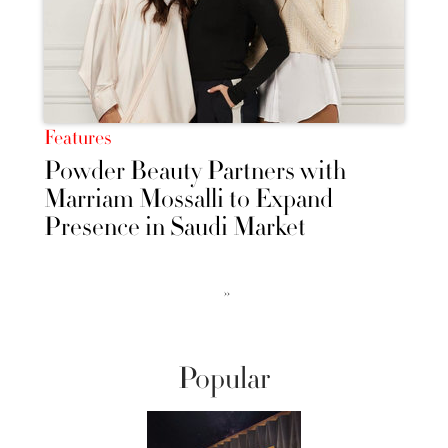
Features
Powder Beauty Partners with
Marriam Mossalli to Expand
Presence in Saudi Market
››
Popular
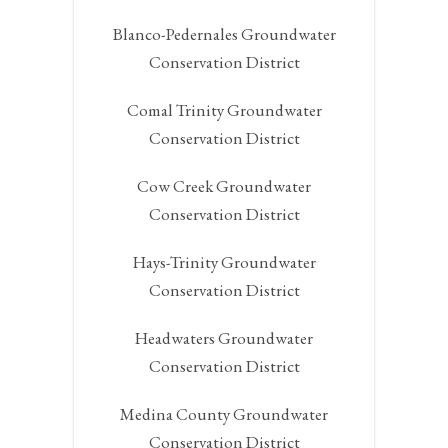
Blanco-Pedernales Groundwater
Conservation District
Comal Trinity Groundwater
Conservation District
Cow Creek Groundwater
Conservation District
Hays-Trinity Groundwater
Conservation District
Headwaters Groundwater
Conservation District
Medina County Groundwater
Conservation District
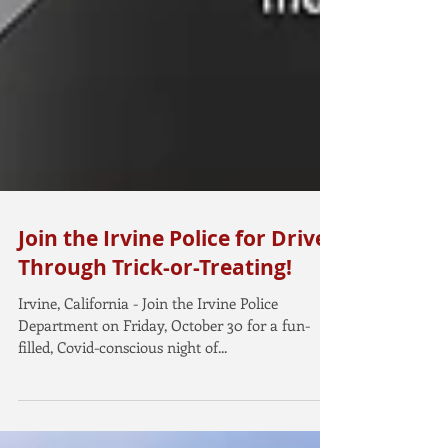
Join the Irvine Police for Drive-
Through Trick-or-Treating!
Irvine, California - Join the Irvine Police
Department on Friday, October 30 for a fun-
filled, Covid-conscious night of...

## What the exercise asks
Reprint the data verbatim, pictures excluded.

## Answer to this exercise
Features
Powder Beauty Partners with
Marriam Mossalli to Expand
Presence in Saudi Market
››
Popular
Blanco-Pedernales Groundwater
Conservation District
Comal Trinity Groundwater
Conservation District
Cow Creek Groundwater
Conservation District
Hays-Trinity Groundwater
Conservation District
Headwaters Groundwater
Conservation District
Medina County Groundwater
Conservation District
Join the Irvine Police for Drive-
Through Trick-or-Treating!
Irvine, California - Join the Irvine Police
Department on Friday, October 30 for a fun-
filled, Covid-conscious night of...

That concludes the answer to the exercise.